Foundries can use the ITM process nodes to employ an older CMOS-equivalent processing node to produce ZTL-based chips which offer orders-of-magnitude performance increases over their now-obsolete CMOS equivalents. VHDL is taken into the selected ITM (dependant on performance requirements) from chip designers. The ITM, which contains the characterized device libraries (LIB) and process development kit (PDK), supplies both the Process of Reference (POR) and GDSii information to the foundries to make the ZTL chip.

 

Bizen applies quantum mechanics to any wafer process technology. Bizen ZTL chips require fewer processing layers, enabling complex devices to be manufactured in large-geometry fabs around the world.

 

Summerland continued: “A 180nm fab using ITM35 delivering ZTL chips with the equivalent performance of 35nm CMOS will have ten times fewer process steps than an actual 35nm CMOS process, resulting in a 10 fold reduction in production time. This translates into a 40 to 50 fold increase in net profit for the Bizen-converted fab. At the same time, this massively contributes to solving semiconductor shortages.”

 

The Bizen process can run on standard silicon process technologies using standard CMOS processing equipment. Bizen has been in development at a UK fab for four years and SFN has produced ‘gold standard’ test wafers, which have been characterized. The extracted characterization data has been put into a JMP data book and used to produce SPICE models which run in the Cadence design environment and matches the results from the Synopsis wafer process flow.

 

Summerland concluded: “We are aware of CMOS technology roads stretching out to at least 2036 with device geometries down to two angstroms. It is important to understand CMOS is logic, MOS a transistor. Even CFETS are stacked nMOS and pMOS. Bizen/ZTL is a huge step forward and will render other complex approaches redundant. Zpolar transistors move away from a reliance on the unipolar structure of CMOS, to take advantage of an inherent hair trigger input and minimized vertical size.

 

“We believe Time Machine is the best description for the compound combination of the Bizen wafer process, Zpolar transistor and Zpolar Tunnel Logic (ZTL).

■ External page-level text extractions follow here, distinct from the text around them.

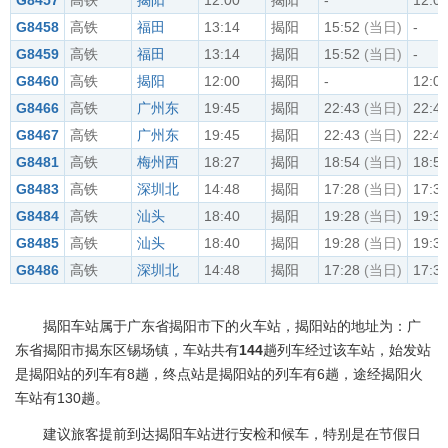
G8457
高铁
揭阳
12:00
揭阳
-
12:0
G8458
高铁
福田
13:14
揭阳
15:52
(当日)
-
G8459
高铁
福田
13:14
揭阳
15:52
(当日)
-
G8460
高铁
揭阳
12:00
揭阳
-
12:0
G8466
高铁
广州东
19:45
揭阳
22:43
(当日)
22:4
G8467
高铁
广州东
19:45
揭阳
22:43
(当日)
22:4
G8481
高铁
梅州西
18:27
揭阳
18:54
(当日)
18:5
G8483
高铁
深圳北
14:48
揭阳
17:28
(当日)
17:3
G8484
高铁
汕头
18:40
揭阳
19:28
(当日)
19:3
G8485
高铁
汕头
18:40
揭阳
19:28
(当日)
19:3
G8486
高铁
深圳北
14:48
揭阳
17:28
(当日)
17:3
揭阳车站属于广东省揭阳市下的火车站，揭阳站的地址为：广
东省揭阳市揭东区锡场镇，车站共有
144
趟列车经过该车站，始发站
是揭阳站的列车有8趟，终点站是揭阳站的列车有6趟，途经揭阳火
车站有130趟。
建议旅客提前到达揭阳车站进行安检和候车，特别是在节假日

Using this technology, IC designers can go back 10-years in manufacturing capabilities, then forward 10-years (or more) in performance terms, with the ZTL devices they create. Since the ICs are so much simpler to produce and/or more chips can be made per wafer, we are also solving the semiconductor shortage crisis and eliminating our reliance on foreign powers and their roads. Where we’re going, we don’t need roads.”